DNA encodes genetic information for pretty much every living thing on earth. Scientists have identified proteins in nature that can copy DNA, giving them the ability to write, read, amplify and edit information in a test tube. Because of this ability, Leconte says “DNA is probably the most useful molecule in existence for biotechnology.”
However, when DNA is introduced into a biological environment, like human blood, it can be destroyed by proteins in the same way a body’s immune system attacks a virus. So chemists have engineered chemically modified versions of DNA that won’t get wiped out as easily. But then a new problem arises: while scientists have recently developed new DNA polymerases to replicate modified DNA, they frequently make mistakes during copying, limiting their use.
That’s the issue Leconte and his group of student research assistants will be tackling with this grant.
“We have been trying to generate versions of polymerases that can copy the chemically modified form of DNA without making mistakes,” Leconte said.
Leconte has been working on this problem since he joined the Keck Science Department in 2012. Last year, he and seven students published a paper describing the first polymerase that was able to copy chemically modified DNA without creating a slew of errors in the code.
“The grant is really about trying to push that research further,” Leconte said. “It’s about developing a better understanding of how errors are made and using that knowledge to build enzymes that are better than anything that’s out there.”
The NSF CAREER grant supports not only the research but two related educational projects: Leconte plans to incorporate this biotech research into a classroom setting for upper-division students, and he will be working with students to create educational videos that will not only unlock some of the secrets of chemistry but show what it means to be a scientist.
“In college, you get to be an active participant in science,” Leconte said. “You’re not learning science just to learn it, you’re learning it to apply it to important problems that can really shape the world around you.”
According to NSF, its Faculty Early Career Development Program supports junior faculty “who exemplify the role of teacher-scholars through outstanding research, excellent education and the integration of education and research within the context of the mission of their organizations.” Over the six years Leconte has taught at the Keck Science Department, he has engaged more than 30 students in the day-to-day work of his research lab.

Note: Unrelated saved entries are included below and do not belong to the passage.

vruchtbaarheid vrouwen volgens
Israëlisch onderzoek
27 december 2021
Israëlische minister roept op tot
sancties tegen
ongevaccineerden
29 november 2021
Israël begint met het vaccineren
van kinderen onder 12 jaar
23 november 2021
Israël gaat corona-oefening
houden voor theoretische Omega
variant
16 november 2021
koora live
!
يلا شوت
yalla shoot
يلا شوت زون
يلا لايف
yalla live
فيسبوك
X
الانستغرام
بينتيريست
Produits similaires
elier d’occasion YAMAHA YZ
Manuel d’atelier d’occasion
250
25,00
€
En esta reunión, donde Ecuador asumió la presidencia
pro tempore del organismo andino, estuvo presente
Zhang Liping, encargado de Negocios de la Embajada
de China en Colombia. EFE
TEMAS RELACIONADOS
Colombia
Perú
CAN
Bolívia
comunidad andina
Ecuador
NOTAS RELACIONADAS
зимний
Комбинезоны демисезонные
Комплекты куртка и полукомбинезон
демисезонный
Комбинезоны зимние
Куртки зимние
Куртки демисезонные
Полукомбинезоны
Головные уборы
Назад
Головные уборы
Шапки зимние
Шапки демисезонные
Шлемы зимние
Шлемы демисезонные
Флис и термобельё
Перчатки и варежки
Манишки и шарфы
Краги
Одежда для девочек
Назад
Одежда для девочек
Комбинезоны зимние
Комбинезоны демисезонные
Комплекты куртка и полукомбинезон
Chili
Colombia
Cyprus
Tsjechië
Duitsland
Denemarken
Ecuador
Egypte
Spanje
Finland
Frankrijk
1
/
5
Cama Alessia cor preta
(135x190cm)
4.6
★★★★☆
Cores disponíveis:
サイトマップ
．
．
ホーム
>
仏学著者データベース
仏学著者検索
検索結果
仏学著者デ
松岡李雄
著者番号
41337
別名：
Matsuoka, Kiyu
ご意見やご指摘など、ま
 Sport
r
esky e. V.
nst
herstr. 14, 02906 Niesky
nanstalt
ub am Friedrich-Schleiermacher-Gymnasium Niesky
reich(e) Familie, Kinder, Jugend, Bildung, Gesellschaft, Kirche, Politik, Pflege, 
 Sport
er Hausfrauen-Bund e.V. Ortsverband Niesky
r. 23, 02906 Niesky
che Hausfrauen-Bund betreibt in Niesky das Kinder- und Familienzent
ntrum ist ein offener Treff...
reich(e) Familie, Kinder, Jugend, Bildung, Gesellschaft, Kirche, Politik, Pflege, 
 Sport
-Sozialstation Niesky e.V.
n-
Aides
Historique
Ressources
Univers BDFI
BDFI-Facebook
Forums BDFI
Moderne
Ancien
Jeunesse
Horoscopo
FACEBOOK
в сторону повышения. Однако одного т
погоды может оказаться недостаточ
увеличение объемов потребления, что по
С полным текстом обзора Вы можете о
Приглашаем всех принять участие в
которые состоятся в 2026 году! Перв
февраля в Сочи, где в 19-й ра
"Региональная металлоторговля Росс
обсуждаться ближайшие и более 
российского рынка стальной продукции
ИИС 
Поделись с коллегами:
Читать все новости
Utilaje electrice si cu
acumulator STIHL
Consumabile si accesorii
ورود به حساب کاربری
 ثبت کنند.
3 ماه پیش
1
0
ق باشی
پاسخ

Pitzer alumnus Alfredo “Freddy” Valencia ’14, one of Leconte’s former research assistants, is now earning his PhD in chemical biology at Harvard University. Andrea Gochi ’14 is in medical school at UC Riverside. And Marya Ornelas ’20, a rising junior at Pitzer, co-authored a paper published in Biochemistry on the Leconte group’s new approach to protein engineering.
Leconte, who says he majored in chemistry at Carleton College because “chemistry never got boring,” shares with his students the contagious excitement of scientific exploration.
“In some ways, it’s the purest form of learning,” he said. “You come up with ideas then you test them with your own two hands.”Associate Professor of Chemistry Aaron Leconte joined the W.M. Keck Science Department in 2012. Two years later, he was awarded a Cottrell College Science Award from the Research Corporation for Science Advancement (RCSA). In 2016, he was one of 26 scientists to receive RCSA’s Cottrell Scholar award, which recognizes top early-career academic scientists and supports both research and teaching. Leconte earned his BA in chemistry from Carleton College and his PhD in chemical biology from the Scripps Research Institute. As an NIH postdoctoral fellow at Harvard University, he received the Ruth L. Kirchstein National Research Service Award.